И он начал сдавать всех торгашей, кому работники шахтерского снабжения Зильберман и Турусов скидывали товар.
– Мойша Малкин, он большую часть захапал и в город увез. Кузьменко Анатолий – тот поменьше взял, но тоже много. Лева Виткин – этот по мелочовке работает, но часто.
В конце исповеди ассириец начал демонстративно массировать сердце.
– Ох, грудная жаба меня погубит от таких-то треволнений, товарищ Большаков. Никаких душевных сил у правоверного мусульманина на такую коммерцию не хватает. НЭПу скоро конец. Придется заново куда-то пристраиваться. Завмагом или главным бухгалтером меня устроит вполне. И вся надежда, что родной ОГПУ посодействует.
– Посодействует, – заверил я.
Конечно, посодействуем. Мы своих в беде не бросаем. Своих осведомителей мы внедряем, спасаем, а потом опять внедряем.
– А могли эти воришки отправить нежеланного свидетеля на тот свет? – спросил я.
– Что, полагаешь, покойный инженер Синицын в хищениях был завязан?
– Все-то ты знаешь.
– Не все, но многое.
Нэпман полез в карман жилетки, вытащил массивные карманные часы на золотой цепочке.
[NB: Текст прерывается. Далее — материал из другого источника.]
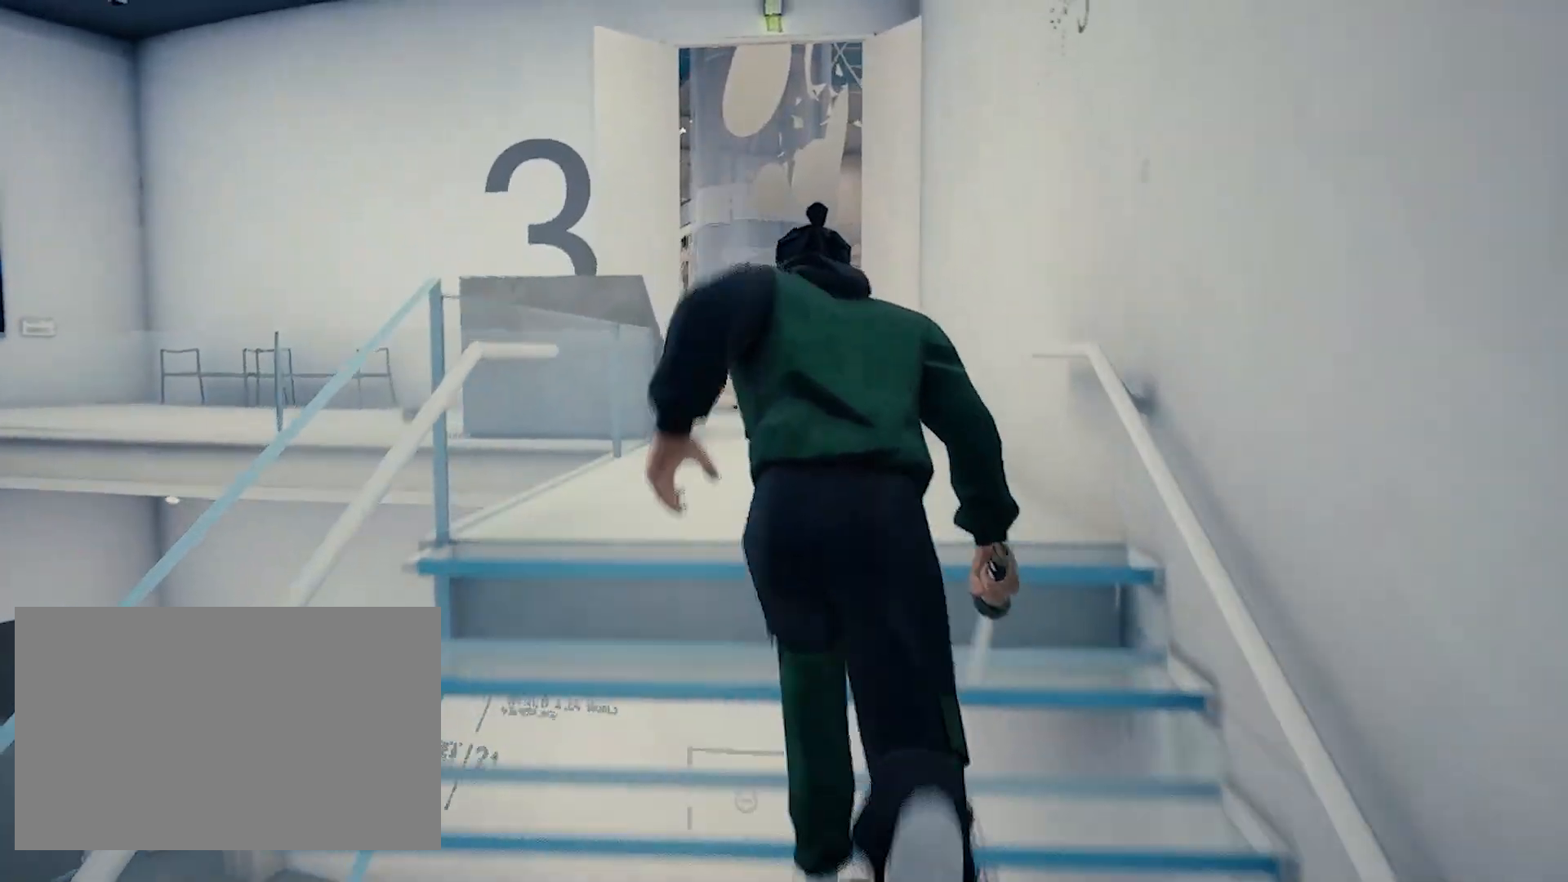
{"keys": ["space", "w"], "mouse": [], "events": []}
Этот страшно дорогой чудесный швейцарский механизм фирмы Invicta/russel он выставлял напоказ, когда хотел произвести впечатление или когда нервничал. Сейчас он нервничал.
– С одной стороны, на хладнокровных убийц они не слишком походят, – через некоторое время, собравшись с мыслями, выдал он свою оценку. – С другой стороны, как показывает мой долгий и скорбный жизненный опыт, такой вот казенный воришка, загнанный в угол, от страха готов на любое преступление!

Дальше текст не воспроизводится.